Giraldo prévient que la situation n'est plus un risque futur, mais une réalité tangible. « La question du portefeuille n'est pas seulement une question numérique (…) aujourd'hui, ce n'est plus un événement temporaire ni un risque, mais plutôt un événement déjà en cours, avec des fermetures qui nous font beaucoup de mal et causent des problèmes dans les régions », affirme-t-il. Il appelle à l'urgence : « Le temps de la maladie est très différent du temps de la politique et de l'administration. Les malades n'ont pas le temps d'attendre que toutes ces discussions aient lieu. »
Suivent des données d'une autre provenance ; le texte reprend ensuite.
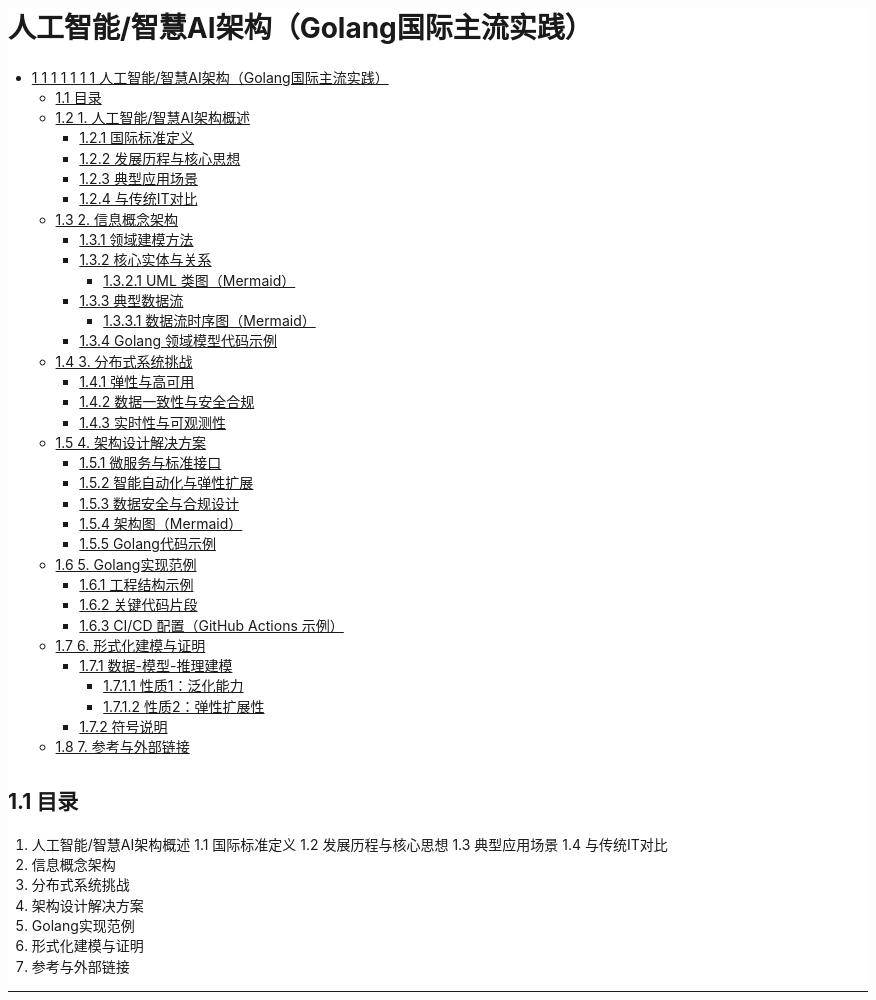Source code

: # 人工智能/智慧AI架构（Golang国际主流实践）


- [1 1 1 1 1 1 1 人工智能/智慧AI架构（Golang国际主流实践）](#1-1-1-1-1-1-1-人工智能智慧ai架构golang国际主流实践)
  - [1.1 目录](#11-目录)
  - [1.2 1. 人工智能/智慧AI架构概述](#12-1-人工智能智慧ai架构概述)
    - [1.2.1 国际标准定义](#121-国际标准定义)
    - [1.2.2 发展历程与核心思想](#122-发展历程与核心思想)
    - [1.2.3 典型应用场景](#123-典型应用场景)
    - [1.2.4 与传统IT对比](#124-与传统it对比)
  - [1.3 2. 信息概念架构](#13-2-信息概念架构)
    - [1.3.1 领域建模方法](#131-领域建模方法)
    - [1.3.2 核心实体与关系](#132-核心实体与关系)
      - [1.3.2.1 UML 类图（Mermaid）](#1321-uml-类图mermaid)
    - [1.3.3 典型数据流](#133-典型数据流)
      - [1.3.3.1 数据流时序图（Mermaid）](#1331-数据流时序图mermaid)
    - [1.3.4 Golang 领域模型代码示例](#134-golang-领域模型代码示例)
  - [1.4 3. 分布式系统挑战](#14-3-分布式系统挑战)
    - [1.4.1 弹性与高可用](#141-弹性与高可用)
    - [1.4.2 数据一致性与安全合规](#142-数据一致性与安全合规)
    - [1.4.3 实时性与可观测性](#143-实时性与可观测性)
  - [1.5 4. 架构设计解决方案](#15-4-架构设计解决方案)
    - [1.5.1 微服务与标准接口](#151-微服务与标准接口)
    - [1.5.2 智能自动化与弹性扩展](#152-智能自动化与弹性扩展)
    - [1.5.3 数据安全与合规设计](#153-数据安全与合规设计)
    - [1.5.4 架构图（Mermaid）](#154-架构图mermaid)
    - [1.5.5 Golang代码示例](#155-golang代码示例)
  - [1.6 5. Golang实现范例](#16-5-golang实现范例)
    - [1.6.1 工程结构示例](#161-工程结构示例)
    - [1.6.2 关键代码片段](#162-关键代码片段)
    - [1.6.3 CI/CD 配置（GitHub Actions 示例）](#163-cicd-配置github-actions-示例)
  - [1.7 6. 形式化建模与证明](#17-6-形式化建模与证明)
    - [1.7.1 数据-模型-推理建模](#171-数据-模型-推理建模)
      - [1.7.1.1 性质1：泛化能力](#1711-性质1泛化能力)
      - [1.7.1.2 性质2：弹性扩展性](#1712-性质2弹性扩展性)
    - [1.7.2 符号说明](#172-符号说明)
  - [1.8 7. 参考与外部链接](#18-7-参考与外部链接)


## 1.1 目录

1. 人工智能/智慧AI架构概述
    1.1 国际标准定义
    1.2 发展历程与核心思想
    1.3 典型应用场景
    1.4 与传统IT对比
2. 信息概念架构
3. 分布式系统挑战
4. 架构设计解决方案
5. Golang实现范例
6. 形式化建模与证明
7. 参考与外部链接

---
Les diagnostics des trois experts coïncident sur les points principaux : Nueva EPS traverse une crise de liquidité qui menace de déborder, la rotation des auditeurs a exacerbé l'instabilité administrative et l'opacité de ses chiffres empêche de prendre des décisions basées sur des informations fiables.
Pendant ce temps, cliniques et hôpitaux sont contraints de fermer leurs services ou de suspendre les soins, reportant ainsi le fardeau de la crise directement sur leurs usagers. La combinaison du non-paiement des prestataires, de l'insatisfaction des patients et de l'opacité des rapports financiers a placé la plus grande compagnie d'assurance du pays dans une situation critique. « Une intervention sans ressources supplémentaires ne fait que gagner du temps, mais ne résoudra pas les problèmes sous-jacents », conclut Giraldo.